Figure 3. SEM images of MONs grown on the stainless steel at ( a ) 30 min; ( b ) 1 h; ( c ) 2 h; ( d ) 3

────────────────────

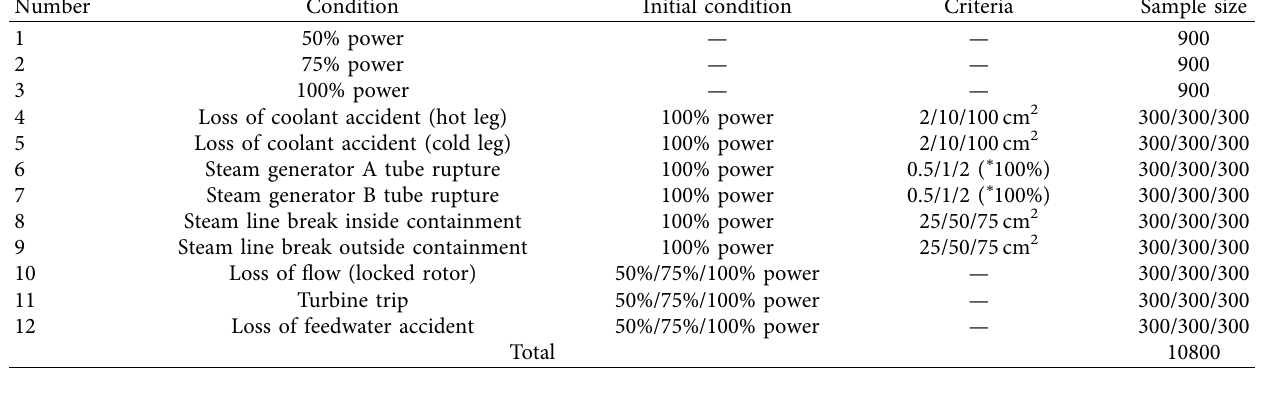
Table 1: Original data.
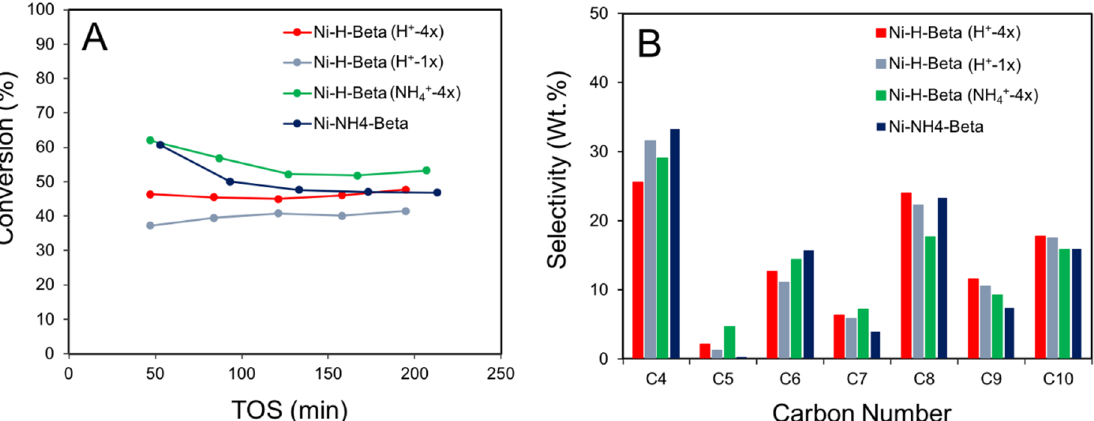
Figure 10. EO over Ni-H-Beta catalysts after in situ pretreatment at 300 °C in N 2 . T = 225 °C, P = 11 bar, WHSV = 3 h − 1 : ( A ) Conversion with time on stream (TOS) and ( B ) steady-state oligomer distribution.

────────────────────

* [Required work]
Once you find the string "Figure" in a line of the records, copy that line.

* [Task response]
Figure 3. SEM images of MONs grown on the stainless steel at ( a ) 30 min; ( b ) 1 h; ( c ) 2 h; ( d ) 3
Figure 10. EO over Ni-H-Beta catalysts after in situ pretreatment at 300 °C in N 2 . T = 225 °C, P = 11 bar, WHSV = 3 h − 1 : ( A ) Conversion with time on stream (TOS) and ( B ) steady-state oligomer distribution.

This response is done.